Subsequently, the third term is calculated in the same manner as the first and second terms, and stored in the register 30. The adder/subtracter 34 calculates "A+B" in accordance with the content of the register 30 and the cumulative added value up to the second term supplied from the register 44, and transmits an output to the register 44. The fourth term is calculated in the same manner, and added to the added value up to the third term, then the result is returned to RAM 20. Thereafter, the second equation of the equation (5) is calculated in the same manner as the first equation. In the calculation of the second equation, the second term transmitted to the input terminal A corresponds to the subtraction from the first term supplied to the input terminal B, and the adder/subtracter 34 performs "B-A".

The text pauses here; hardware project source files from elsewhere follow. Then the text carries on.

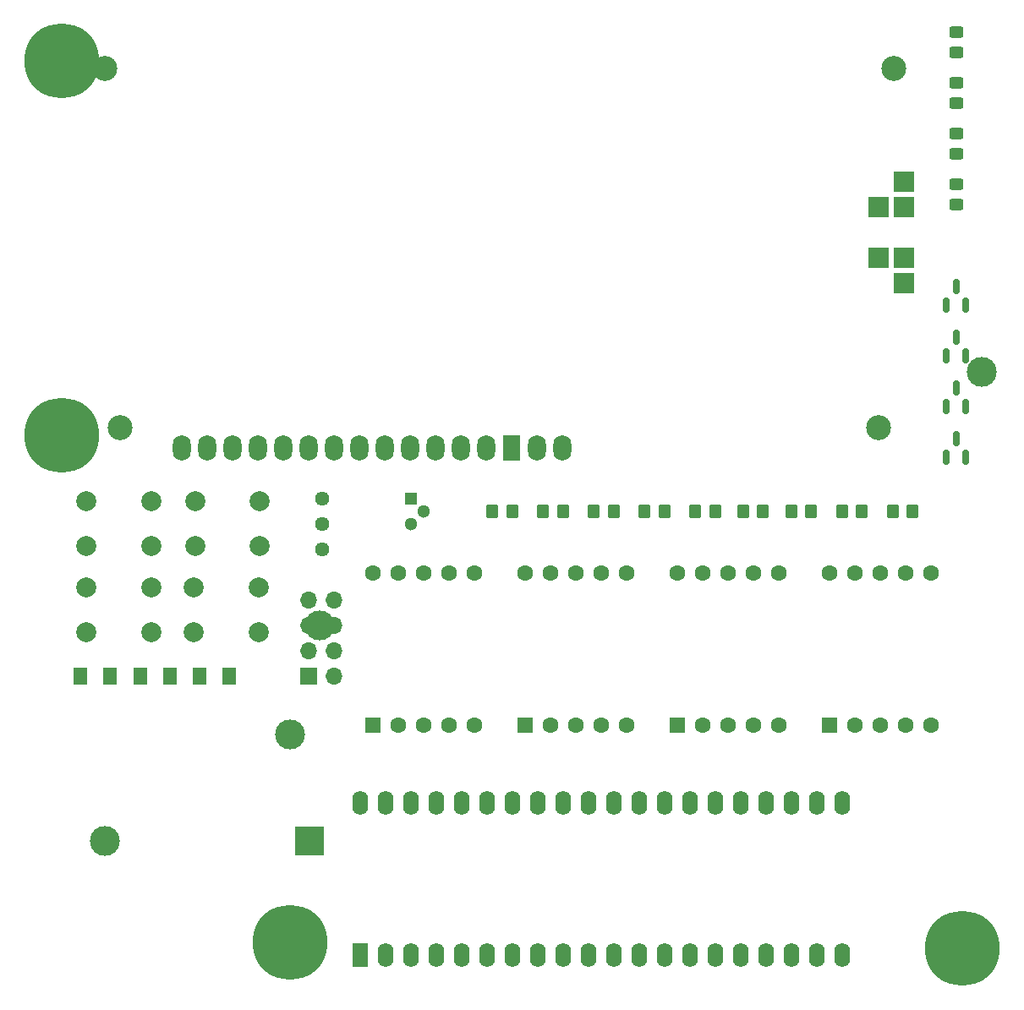
<source format=gbr>
G04 #@! TF.GenerationSoftware,KiCad,Pcbnew,(6.0.8)*
G04 #@! TF.CreationDate,2024-09-25T21:25:08-03:00*
G04 #@! TF.ProjectId,Projeto_01,50726f6a-6574-46f5-9f30-312e6b696361,rev?*
G04 #@! TF.SameCoordinates,Original*
G04 #@! TF.FileFunction,Soldermask,Top*
G04 #@! TF.FilePolarity,Negative*
%FSLAX46Y46*%
G04 Gerber Fmt 4.6, Leading zero omitted, Abs format (unit mm)*
G04 Created by KiCad (PCBNEW (6.0.8)) date 2024-09-25 21:25:08*
%MOMM*%
%LPD*%
G01*
G04 APERTURE LIST*
G04 Aperture macros list*
%AMRoundRect*
0 Rectangle with rounded corners*
0 $1 Rounding radius*
0 $2 $3 $4 $5 $6 $7 $8 $9 X,Y pos of 4 corners*
0 Add a 4 corners polygon primitive as box body*
4,1,4,$2,$3,$4,$5,$6,$7,$8,$9,$2,$3,0*
0 Add four circle primitives for the rounded corners*
1,1,$1+$1,$2,$3*
1,1,$1+$1,$4,$5*
1,1,$1+$1,$6,$7*
1,1,$1+$1,$8,$9*
0 Add four rect primitives between the rounded corners*
20,1,$1+$1,$2,$3,$4,$5,0*
20,1,$1+$1,$4,$5,$6,$7,0*
20,1,$1+$1,$6,$7,$8,$9,0*
20,1,$1+$1,$8,$9,$2,$3,0*%
G04 Aperture macros list end*
%ADD10C,3.000000*%
%ADD11RoundRect,0.250000X-0.350000X-0.450000X0.350000X-0.450000X0.350000X0.450000X-0.350000X0.450000X0*%
%ADD12RoundRect,0.250000X0.450000X-0.325000X0.450000X0.325000X-0.450000X0.325000X-0.450000X-0.325000X0*%
%ADD13C,2.000000*%
%ADD14C,7.500000*%
%ADD15C,4.700000*%
%ADD16RoundRect,0.250001X-0.462499X-0.624999X0.462499X-0.624999X0.462499X0.624999X-0.462499X0.624999X0*%
%ADD17RoundRect,0.150000X0.150000X-0.587500X0.150000X0.587500X-0.150000X0.587500X-0.150000X-0.587500X0*%
%ADD18R,1.600000X1.600000*%
%ADD19C,1.600000*%
%ADD20R,3.000000X3.000000*%
%ADD21R,1.600000X2.400000*%
%ADD22O,1.600000X2.400000*%
%ADD23C,1.440000*%
%ADD24C,2.500000*%
%ADD25R,1.800000X2.600000*%
%ADD26O,1.800000X2.600000*%
%ADD27R,2.000000X2.000000*%
%ADD28R,1.700000X1.700000*%
%ADD29O,1.700000X1.700000*%
%ADD30R,1.300000X1.300000*%
%ADD31C,1.300000*%
G04 APERTURE END LIST*
D10*
G04 #@! TO.C,FID1*
X194945000Y-107442000D03*
G04 #@! TD*
D11*
G04 #@! TO.C,R9*
X235490000Y-85090000D03*
X237490000Y-85090000D03*
G04 #@! TD*
G04 #@! TO.C,R7*
X225330000Y-85090000D03*
X227330000Y-85090000D03*
G04 #@! TD*
D12*
G04 #@! TO.C,D3*
X261620000Y-49285000D03*
X261620000Y-47235000D03*
G04 #@! TD*
D13*
G04 #@! TO.C,SW2*
X174550000Y-97210000D03*
X181050000Y-97210000D03*
X181050000Y-92710000D03*
X174550000Y-92710000D03*
G04 #@! TD*
D14*
G04 #@! TO.C,H3*
X172085000Y-40005000D03*
D15*
X172085000Y-40005000D03*
G04 #@! TD*
D10*
G04 #@! TO.C,FID2*
X197866000Y-96520000D03*
G04 #@! TD*
D16*
G04 #@! TO.C,D6*
X185895000Y-101600000D03*
X188870000Y-101600000D03*
G04 #@! TD*
D11*
G04 #@! TO.C,R1*
X215170000Y-85090000D03*
X217170000Y-85090000D03*
G04 #@! TD*
G04 #@! TO.C,R2*
X245110000Y-85090000D03*
X247110000Y-85090000D03*
G04 #@! TD*
G04 #@! TO.C,R6*
X220250000Y-85090000D03*
X222250000Y-85090000D03*
G04 #@! TD*
D17*
G04 #@! TO.C,Q1*
X260670000Y-64437500D03*
X262570000Y-64437500D03*
X261620000Y-62562500D03*
G04 #@! TD*
G04 #@! TO.C,Q3*
X260670000Y-74597500D03*
X262570000Y-74597500D03*
X261620000Y-72722500D03*
G04 #@! TD*
D11*
G04 #@! TO.C,R5*
X240300000Y-85090000D03*
X242300000Y-85090000D03*
G04 #@! TD*
D14*
G04 #@! TO.C,H4*
X172085000Y-77470000D03*
D15*
X172085000Y-77470000D03*
G04 #@! TD*
D18*
G04 #@! TO.C,U3*
X233680000Y-106557500D03*
D19*
X236220000Y-106557500D03*
X238760000Y-106557500D03*
X241300000Y-106557500D03*
X243840000Y-106557500D03*
X243840000Y-91317500D03*
X241300000Y-91317500D03*
X238760000Y-91317500D03*
X236220000Y-91317500D03*
X233680000Y-91317500D03*
G04 #@! TD*
D16*
G04 #@! TO.C,D5*
X179905000Y-101600000D03*
X182880000Y-101600000D03*
G04 #@! TD*
G04 #@! TO.C,D7*
X173915000Y-101600000D03*
X176890000Y-101600000D03*
G04 #@! TD*
D18*
G04 #@! TO.C,U4*
X248920000Y-106557500D03*
D19*
X251460000Y-106557500D03*
X254000000Y-106557500D03*
X256540000Y-106557500D03*
X259080000Y-106557500D03*
X259080000Y-91317500D03*
X256540000Y-91317500D03*
X254000000Y-91317500D03*
X251460000Y-91317500D03*
X248920000Y-91317500D03*
G04 #@! TD*
D12*
G04 #@! TO.C,D4*
X261620000Y-54365000D03*
X261620000Y-52315000D03*
G04 #@! TD*
D14*
G04 #@! TO.C,H2*
X262255000Y-128905000D03*
D15*
X262255000Y-128905000D03*
G04 #@! TD*
D13*
G04 #@! TO.C,SW1*
X174550000Y-88610000D03*
X181050000Y-88610000D03*
X174550000Y-84110000D03*
X181050000Y-84110000D03*
G04 #@! TD*
D11*
G04 #@! TO.C,R4*
X255270000Y-85090000D03*
X257270000Y-85090000D03*
G04 #@! TD*
D13*
G04 #@! TO.C,SW3*
X191920000Y-88610000D03*
X185420000Y-88610000D03*
X191920000Y-84110000D03*
X185420000Y-84110000D03*
G04 #@! TD*
D18*
G04 #@! TO.C,U2*
X218440000Y-106557500D03*
D19*
X220980000Y-106557500D03*
X223520000Y-106557500D03*
X226060000Y-106557500D03*
X228600000Y-106557500D03*
X228600000Y-91317500D03*
X226060000Y-91317500D03*
X223520000Y-91317500D03*
X220980000Y-91317500D03*
X218440000Y-91317500D03*
G04 #@! TD*
D18*
G04 #@! TO.C,U1*
X203200000Y-106557500D03*
D19*
X205740000Y-106557500D03*
X208280000Y-106557500D03*
X210820000Y-106557500D03*
X213360000Y-106557500D03*
X213360000Y-91317500D03*
X210820000Y-91317500D03*
X208280000Y-91317500D03*
X205740000Y-91317500D03*
X203200000Y-91317500D03*
G04 #@! TD*
D20*
G04 #@! TO.C,BT1*
X196850000Y-118110000D03*
D10*
X176360000Y-118110000D03*
G04 #@! TD*
D21*
G04 #@! TO.C,U5*
X201940000Y-129520000D03*
D22*
X204480000Y-129520000D03*
X207020000Y-129520000D03*
X209560000Y-129520000D03*
X212100000Y-129520000D03*
X214640000Y-129520000D03*
X217180000Y-129520000D03*
X219720000Y-129520000D03*
X222260000Y-129520000D03*
X224800000Y-129520000D03*
X227340000Y-129520000D03*
X229880000Y-129520000D03*
X232420000Y-129520000D03*
X234960000Y-129520000D03*
X237500000Y-129520000D03*
X240040000Y-129520000D03*
X242580000Y-129520000D03*
X245120000Y-129520000D03*
X247660000Y-129520000D03*
X250200000Y-129520000D03*
X250200000Y-114280000D03*
X247660000Y-114280000D03*
X245120000Y-114280000D03*
X242580000Y-114280000D03*
X240040000Y-114280000D03*
X237500000Y-114280000D03*
X234960000Y-114280000D03*
X232420000Y-114280000D03*
X229880000Y-114280000D03*
X227340000Y-114280000D03*
X224800000Y-114280000D03*
X222260000Y-114280000D03*
X219720000Y-114280000D03*
X217180000Y-114280000D03*
X214640000Y-114280000D03*
X212100000Y-114280000D03*
X209560000Y-114280000D03*
X207020000Y-114280000D03*
X204480000Y-114280000D03*
X201940000Y-114280000D03*
G04 #@! TD*
D12*
G04 #@! TO.C,D2*
X261620000Y-44205000D03*
X261620000Y-42155000D03*
G04 #@! TD*
D15*
G04 #@! TO.C,H1*
X194945000Y-128270000D03*
D14*
X194945000Y-128270000D03*
G04 #@! TD*
D13*
G04 #@! TO.C,SW4*
X185270000Y-97210000D03*
X191770000Y-97210000D03*
X191770000Y-92710000D03*
X185270000Y-92710000D03*
G04 #@! TD*
D23*
G04 #@! TO.C,RV1*
X198120000Y-83820000D03*
X198120000Y-86360000D03*
X198120000Y-88900000D03*
G04 #@! TD*
D24*
G04 #@! TO.C,DS1*
X253900000Y-76740000D03*
X176400000Y-40740000D03*
X177900000Y-76740000D03*
X255400000Y-40740000D03*
D25*
X217120000Y-78740000D03*
D26*
X214580000Y-78740000D03*
X212040000Y-78740000D03*
X209500000Y-78740000D03*
X206960000Y-78740000D03*
X204420000Y-78740000D03*
X201880000Y-78740000D03*
X199340000Y-78740000D03*
X196800000Y-78740000D03*
X194260000Y-78740000D03*
X191720000Y-78740000D03*
X189180000Y-78740000D03*
X186634920Y-78737460D03*
X184100000Y-78740000D03*
X222200000Y-78740000D03*
X219654920Y-78737460D03*
D27*
X253860000Y-54600000D03*
X256400000Y-52060000D03*
X256400000Y-54600000D03*
X256400000Y-59680000D03*
X256400000Y-62220000D03*
X253860000Y-59680000D03*
G04 #@! TD*
D10*
G04 #@! TO.C,FID3*
X264160000Y-71120000D03*
G04 #@! TD*
D28*
G04 #@! TO.C,J1*
X196830000Y-101590000D03*
D29*
X199370000Y-101590000D03*
X196830000Y-99050000D03*
X199370000Y-99050000D03*
X196830000Y-96510000D03*
X199370000Y-96510000D03*
X196830000Y-93970000D03*
X199370000Y-93970000D03*
G04 #@! TD*
D17*
G04 #@! TO.C,Q4*
X260670000Y-79677500D03*
X262570000Y-79677500D03*
X261620000Y-77802500D03*
G04 #@! TD*
G04 #@! TO.C,Q2*
X260670000Y-69517500D03*
X262570000Y-69517500D03*
X261620000Y-67642500D03*
G04 #@! TD*
D11*
G04 #@! TO.C,R3*
X250190000Y-85090000D03*
X252190000Y-85090000D03*
G04 #@! TD*
D12*
G04 #@! TO.C,D1*
X261620000Y-39125000D03*
X261620000Y-37075000D03*
G04 #@! TD*
D11*
G04 #@! TO.C,R8*
X230410000Y-85090000D03*
X232410000Y-85090000D03*
G04 #@! TD*
D30*
G04 #@! TO.C,U6*
X207010000Y-83820000D03*
D31*
X208280000Y-85090000D03*
X207010000Y-86360000D03*
G04 #@! TD*
M02*

</source>
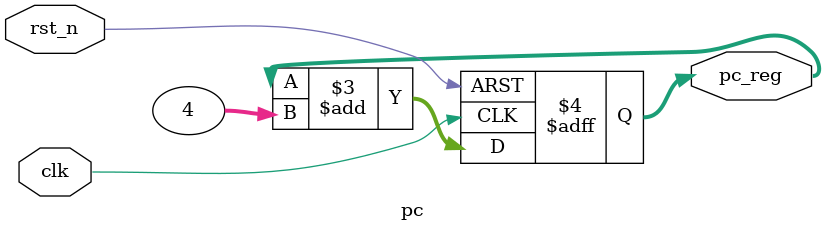
<source format=v>
module pc(/*autoport*/
//output
          pc_reg,
//input
          rst_n,
          clk);

input wire rst_n;
input wire clk;

output reg[31:0] pc_reg;

always @(posedge clk or negedge rst_n) begin
    if (!rst_n) begin
        pc_reg <= 32'b0;
    end
    else begin
        pc_reg <= pc_reg+32'd4;
    end
end

endmodule

</source>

As described above, there are many common aspects between arithmetic operations for IMDCT and MDCT. For example, relational equations (8), (9), (11) for MDCT have the same format as relational equations (2), (3), (5) for INDT. However, the MDCT arithmetic operation initially includes a process for relational equation (7). Also, although relational equations (5) and (11) have the same format, they use different coefficients, i.e., a.sub.L and b.sub.L (L=0.about.3). These are the differences between the arithmetic operations for IMDCT and MDCT.
Therefore, it is impossible for a conventional IMDCT circuit to perform the above arithmetic operation for MDCT when data before MDCT conversion is simply stored in the RAM 20 and the RAM 44 thereof. For example, although relational equation (7) means that addition/subtraction is carried out using operand data intact, i.e., without multiplication, in a conventional IMDCT circuit, non-multiplied data can be supplied to the adder/subtracter 34 only via one of the inputs thereof from the RAM 20 and 44. Therefore, the conventional IMDCT circuit cannot calculate relational equation (7), and thus the arithmetic operation for MDCT. In order to solve this problem, the adder/subtracter 34 must have a structure capable of receiving non-multiplied data via both inputs thereof at one time. Such a circuit inevitably has a complicated structure when constructed by using only the related art.
Moreover, it may be possible to calculate relational equation (11) when a proportional coefficient b.sub.L (L=0.about.3) is stored in the ROM 22 as well as proportional coefficient a.sub.L. However, in that case, proportional coefficients must be read from different addresses in the ROM 22 when calculating relational equations (5) and (11). This results in complicating the structure of an address generation circuit.
In view of the above, conventionally, there is a problem that the entire circuit has a large circuitry size because IMDCT and MDCT circuits are structured as separate circuits. When they are structured as a single circuit, the resultant circuit has a complicated structure.